An American official who will soon take over the position of an Assistant Secretary of State for Europe and Eurasia, Philip Reeker, has called on Pristina to abolish the tariffs, reports Serbian media quoting the portal nezavisen.mk.
According to the North Macedonia news portal nezavisen.mk he also called on Belgrade to focus on the strategic interest “instead of being aggressive in rejecting Kosovo.”
Reeker said that Kosovo and Serbia “risk to spend a generation’s best chance” to resolve the dispute and added that the United States again calls on Belgrade and Pristina to remove barriers to negotiations and enable the dialogue to move forward.
“Part of this should be the decision of Kosovo to lift tariffs for goods from Serbia and BiH,” said Reeker, who on March 18 should take over the position of Assistant Secretary of State for Europe and Eurasia.

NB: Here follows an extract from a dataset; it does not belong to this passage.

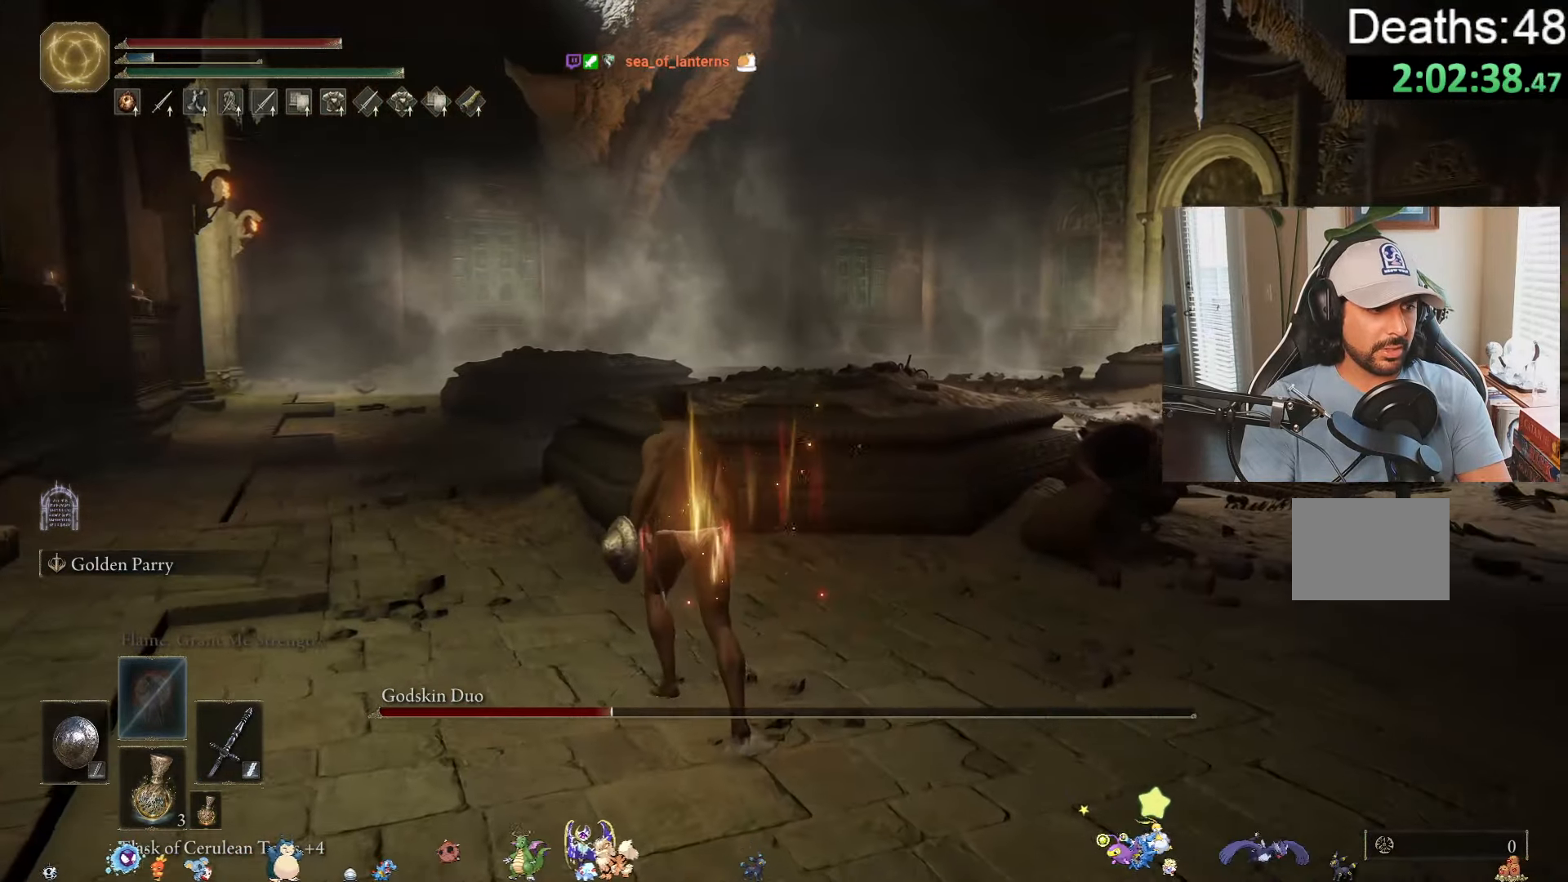
{"buttons": [], "left_stick": "up-left", "right_stick": "right", "events": [[50, "X", "up"], [216, "right_stick", "right"]]}
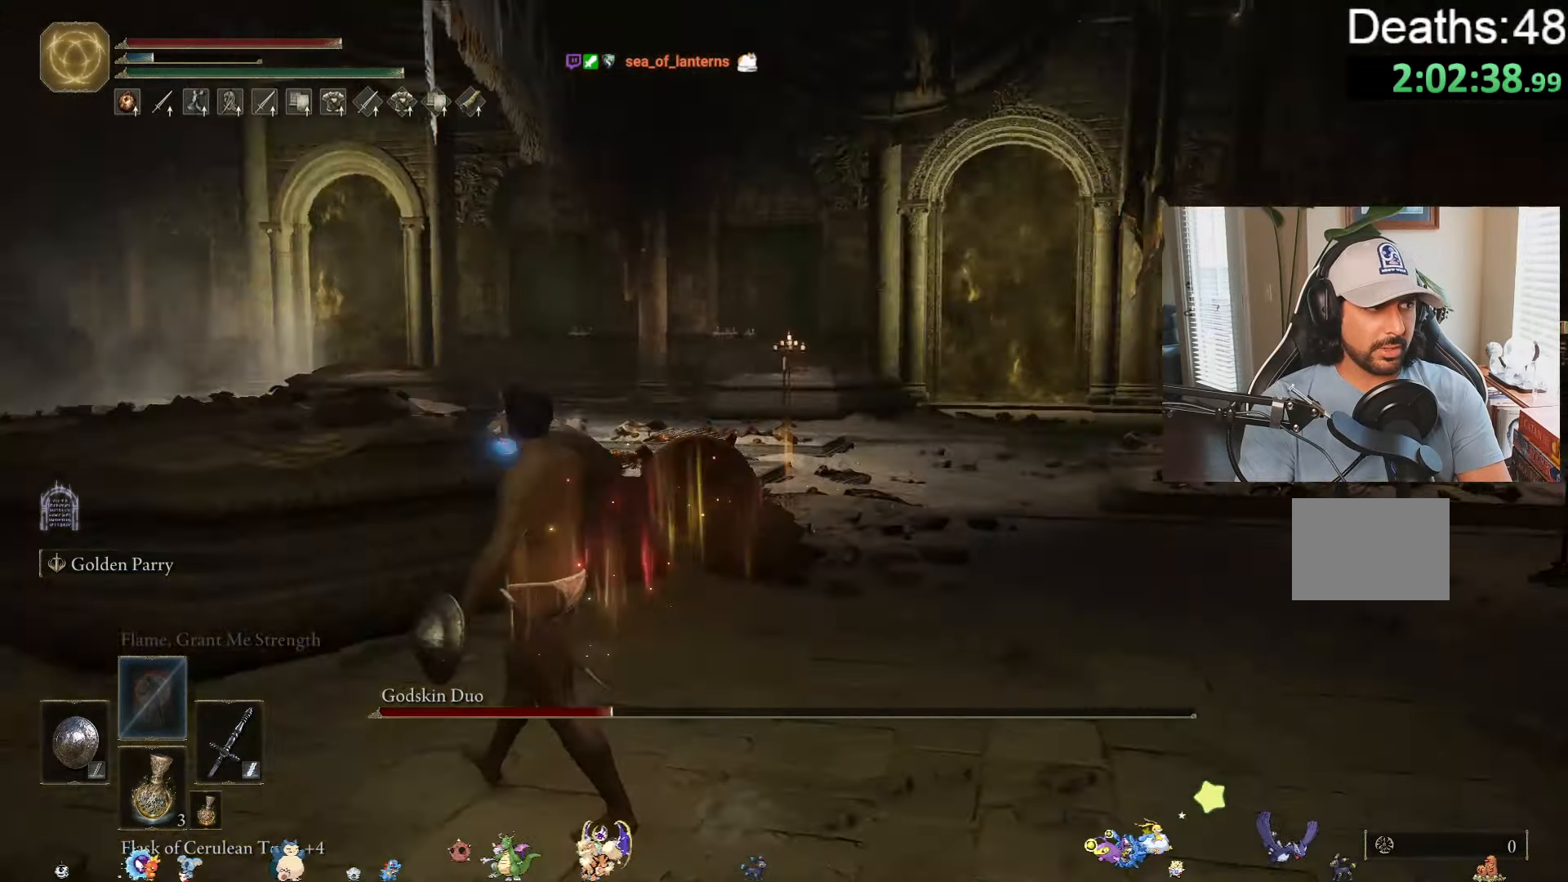
{"buttons": [], "left_stick": "down-left", "right_stick": "right", "events": [[100, "left_stick", "left"], [200, "left_stick", "down-left"]]}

He pointed out that the issue of tariff had violated Kosovo’s relations with the United States.
According to the North Macedonia portal, Reeker said that the US understands the “frustration and desire of Kosovo citizens to control their fate and improve the integration of Kosovo into the international system” and added that support for Kosovo’s independence and sovereignty is not called into question, but the US has a request for Kosovo.
“The United States has invested considerable capital in the success of Kosovo as an independent, multi-ethnic and sovereign country, and we stood behind you, many times. But this time we came with a request, the US, your closest strategic partner and friend, believes that reaching an agreement with Serbia is the only way for Kosovo. It’s harder that Kosovo cannot return to negotiations with Serbia if it does not abolish the tariffs,” Reeker said.
He said that “at the same time, it is sad and surprising that the US still has serious misunderstanding with the government in Pristina on the issue.”
“I am afraid that the position of Kosovo has damaged our bilateral relations that we greatly appreciate. Kosovo does not lose anything by negotiation, but it is risking everything if it does not negotiate,” Reeker said, adding that the US is seeking temporary tariff limitation to see what can be achieved at the negotiating table.
Reeker urged Belgrade to focus on the strategic interest “instead of being aggressive in rejecting Kosovo.”
“By campaigning to encourage countries to withdraw recognition of Kosovo and block its membership in international organizations such as Interpol, Belgrade has disrupted the atmosphere of compromise and progress in an agreement that should provide a European future,” Reeker said.
He stressed that Kosovo and Serbia must question themselves what the alternative to normalizing relations is, saying that “the two countries will lose the most from the frozen conflict, because the lack of agreement means reduced security, slow economic growth and freezing aspirations for joining the EU”.
As he pointed out, the US does not advocate for any conclusive solution, and the international community does not dictate conditions, nor offers a blank check, since the solution should be enforceable, permanent and contribute to regional stability.
“We will seriously consider the agreement that both parties believe meet these conditions,” Reeker said at a seminar within the ‘Balkan 360’ project, organized by the German Marshall Plan in Skopje.